In that depiction, the spring is a flooding outpour overflowing its basin, its output equal to a dozen garden hoses. That’s not exactly what we found. The constant stream of water–there is no Off valve to a natural spring–is more of a dribble or a trickle than the gusher one might expect from the artwork mere feet away. That may have something to do with us visiting after a run of dry weather, so we’ll have to go back to verify after a decent stretch of rain.
Some background, from the Voegtly Spring historic nomination form**:
A stream ran down from the top of Spring Hill, ran through the intersection of Humboldt St. (now Homer St.) and an unnamed street (now Damas St.) and down into modern day Spring Garden (Fig. 4). In 1912 a rectangular stone and concrete structure was built into the shale hillside alongside Damas St. (formerly Robinson Road) to harness the flow of water beneath the ground to provide easy access to drinking water for the residents of the neighborhood and surrounding area.

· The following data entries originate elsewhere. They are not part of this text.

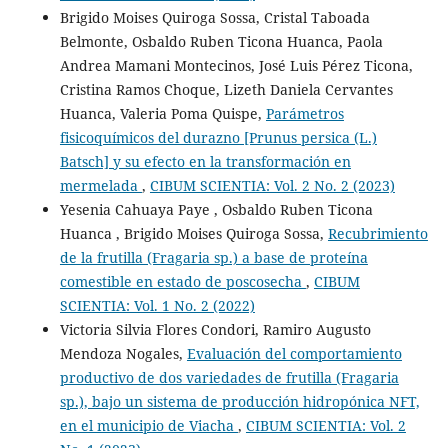
Brigido Moises Quiroga Sossa, Cristal Taboada
Belmonte, Osbaldo Ruben Ticona Huanca, Paola
Andrea Mamani Montecinos, José Luis Pérez Ticona,
Cristina Ramos Choque, Lizeth Daniela Cervantes
Huanca, Valeria Poma Quispe,
Parámetros
fisicoquímicos del durazno [Prunus persica (L.)
Batsch] y su efecto en la transformación en
mermelada
,
CIBUM SCIENTIA: Vol. 2 No. 2 (2023)
Yesenia Cahuaya Paye , Osbaldo Ruben Ticona
Huanca , Brigido Moises Quiroga Sossa,
Recubrimiento
de la frutilla (Fragaria sp.) a base de proteína
comestible en estado de poscosecha
,
CIBUM
SCIENTIA: Vol. 1 No. 2 (2022)
Victoria Silvia Flores Condori, Ramiro Augusto
Mendoza Nogales,
Evaluación del comportamiento
productivo de dos variedades de frutilla (Fragaria
sp.), bajo un sistema de producción hidropónica NFT,
en el municipio de Viacha
,
CIBUM SCIENTIA: Vol. 2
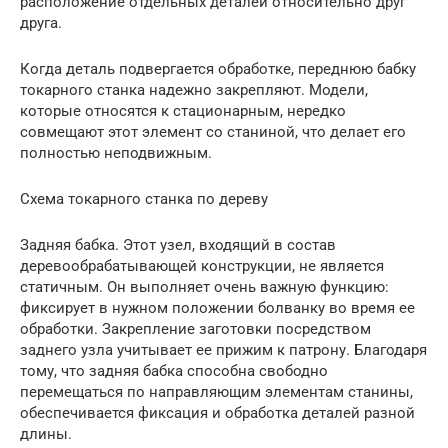
расположение отдельных деталей относительно друг
друга.
Когда деталь подвергается обработке, переднюю бабку
токарного станка надежно закрепляют. Модели,
которые относятся к стационарным, нередко
совмещают этот элемент со станиной, что делает его
полностью неподвижным.
Схема токарного станка по дереву
Задняя бабка. Этот узел, входящий в состав
деревообрабатывающей конструкции, не является
статичным. Он выполняет очень важную функцию:
фиксирует в нужном положении болванку во время ее
обработки. Закрепление заготовки посредством
заднего узла учитывает ее прижим к патрону. Благодаря
тому, что задняя бабка способна свободно
перемещаться по направляющим элементам станины,
обеспечивается фиксация и обработка деталей разной
длины.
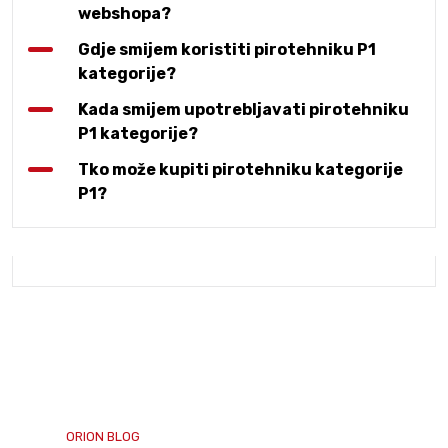
webshopa?
Gdje smijem koristiti pirotehniku P1
kategorije?
Kada smijem upotrebljavati pirotehniku
P1 kategorije?
Tko može kupiti pirotehniku kategorije
P1?
Pročitaj više na našem blogu
Više o vatrometu ili specijalnim efektima saznaj u našem
blogu, inspiriraj se idejama ili nam se javi za prijedlog.
ORION BLOG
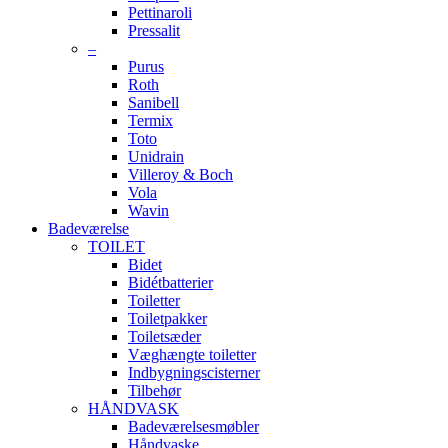
Pettinaroli
Pressalit
–
Purus
Roth
Sanibell
Termix
Toto
Unidrain
Villeroy & Boch
Vola
Wavin
Badeværelse
TOILET
Bidet
Bidétbatterier
Toiletter
Toiletpakker
Toiletsæder
Væghængte toiletter
Indbygningscisterner
Tilbehør
HÅNDVASK
Badeværelsesmøbler
Håndvaske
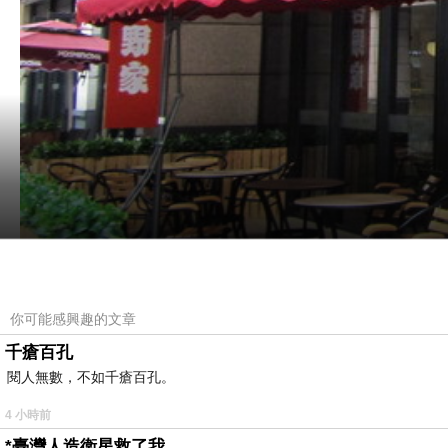
你可能感興趣的文章
千瘡百孔
閱人無數，不如千瘡百孔。
4 小時前
*臺灣人造衛星救了我……
福州市的東二環泰禾廣場有一家專賣越南食物的餐廳，這家名為「越來越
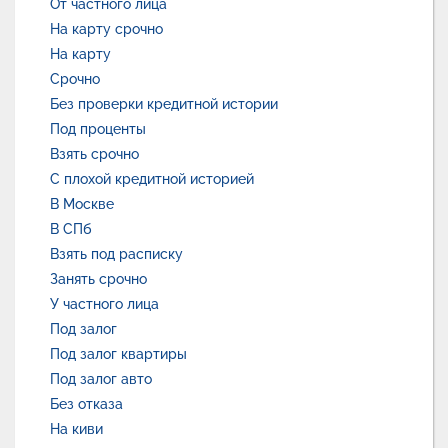
От частного лица
На карту срочно
На карту
Срочно
Без проверки кредитной истории
Под проценты
Взять срочно
С плохой кредитной историей
В Москве
В СПб
Взять под расписку
Занять срочно
У частного лица
Под залог
Под залог квартиры
Под залог авто
Без отказа
На киви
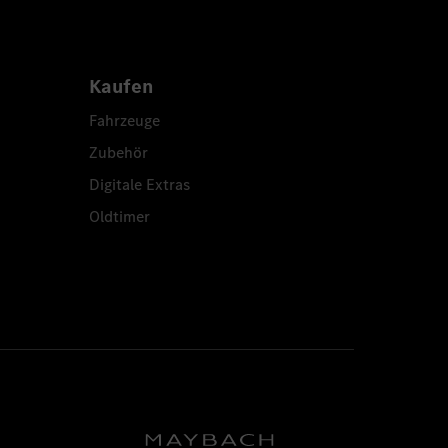
Kaufen
Fahrzeuge
Zubehör
Digitale Extras
Oldtimer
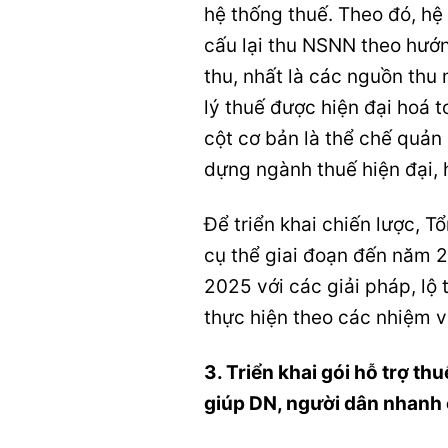
hệ thống thuế. Theo đó, hệ
cấu lại thu NSNN theo hướ
thu, nhất là các nguồn thu
lý thuế được hiện đại hoá t
cột cơ bản là thể chế quản
dựng ngành thuế hiện đại, h
Để triển khai chiến lược, 
cụ thể giai đoạn đến năm 
2025 với các giải pháp, lộ 
thực hiện theo các nhiệm v
3. Triển khai gói hỗ trợ thu
giúp DN, người dân nhanh 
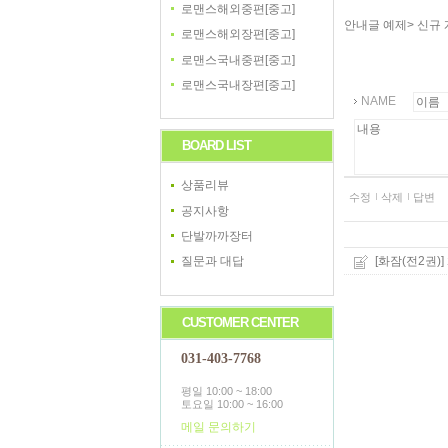
로맨스해외중편[중고]
안내글 예제> 신규 
로맨스해외장편[중고]
로맨스국내중편[중고]
로맨스국내장편[중고]
NAME
BOARD LIST
상품리뷰
수정
삭제
답변
공지사항
단발까까장터
[화잠(전2권)]
질문과 대답
CUSTOMER CENTER
031-403-7768
평일 10:00 ~ 18:00
토요일 10:00 ~ 16:00
메일 문의하기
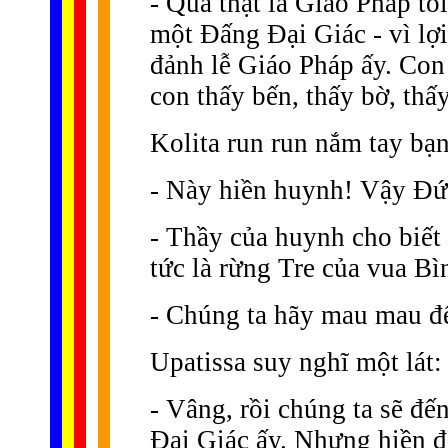
- Quả thật là Giáo Pháp tối
một Ðấng Ðại Giác - vì lợ
đảnh lễ Giáo Pháp ấy. Con 
con thấy bến, thấy bờ, thấ
Kolita run run nắm tay bạn
- Này hiền huynh! Vậy Ðứ
- Thầy của huynh cho biết
tức là rừng Tre của vua Bì
- Chúng ta hãy mau mau đ
Upatissa suy nghĩ một lát:
- Vâng, rồi chúng ta sẽ đ
Ðại Giác ấy. Nhưng hiền đ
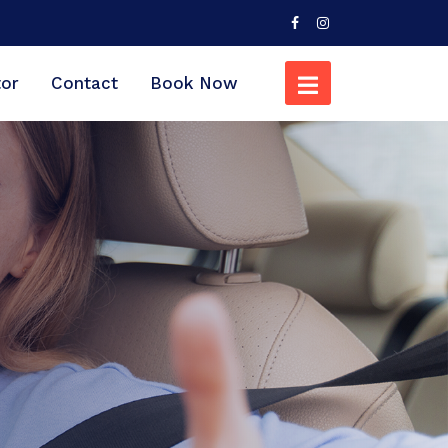
tor
Contact
Book Now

The nomination form goes on to mention that “the spring water was tested and shut off sometime in the 1950s” and that house construction above the spring “may have contributed to [its] contamination”. Furthermore, “It is reported that during this time the spring water developed a distasteful odor and became a yellowish orange color.”
There’s no official word on whether the discoloration is still in effect, but it looked fine to my admittedly low standards. Despite the warning that “public works does not encourage its use because [the water] is not treated”, it’s certainly right there for the drinking and let’s face it: it’s cool to suck spring water right out of the hillside. Lesser journalists–speculative or otherwise–would turn toward home after snapping some pictures, but this blogger rushed in for a righteous century-in-the-making quaff.
So…what does Voegtly Spring’s water taste like? Well, it ain’t Perrier, that’s for sure. If it’s not too vague, we’ll describe it as earthy, or maybe minerally. Flavorful–but I wouldn’t describe that flavor as desirable. It’s maybe a little gritty–like a woodsy stream–surprisingly warm, and decidedly different from city tap water (for good or bad). That said, it doesn’t have the natural toe-tingling effervescence of more celebrated waters. I’ll go out on a limb to suggest it’s unlikely we’ll encounter Winnebagos parked on Damas Street with tourists filling five-gallon jugs like you regularly see down in Berkeley Springs.
I’ll be honest: there’s not a lot else to do at the spring. You can drink from it straight like a water fountain and you can fill up a jug. That’s pretty much it. As entertainment, a visit is pretty low rent compared to, say, Pac-Man or The Jumble. Regardless, it’s a neat little old world nugget to trip across if you find yourself hanging out by the boxing ring or, more practically, desperately need some hydration and can’t quite make it down to Penn Brewery.
Here, on this eve of an incredibly important national election, we can only recommend that Orbiteers first get out and vote. And then, if you’re still not satisfied, get out and Voegt.
Getting there: Voegtly Spring is on Damas Street, just off Homer. When you see the old Hook & Ladder Company or the big public mosaic/garden, you’re real close. The easiest way to get there (especially on bicycle) is from Spring Garden Avenue, up the hill on Homer. We’ve also added a pin for the spring to our Map page.
CORRECTION: An earlier version of this story quoted an August, 2016 Post-Gazette piece on the re-opening of the spring that incorrectly lists Fred and Wilbert Bergman as the builders. The Bergmans took the earliest known photograph of the spring, but construction was done by the city Department of Public Works.
* The mosaic was constructed by a large group at the leadership of Linda Wallen, whose Yetta Street mosaics (also in Spring Hill) we profiled last year.
** A big thank-you to Spring Hill resident James Rizzo for helping to clarify the facts on ownership and construction of Voegtly Spring.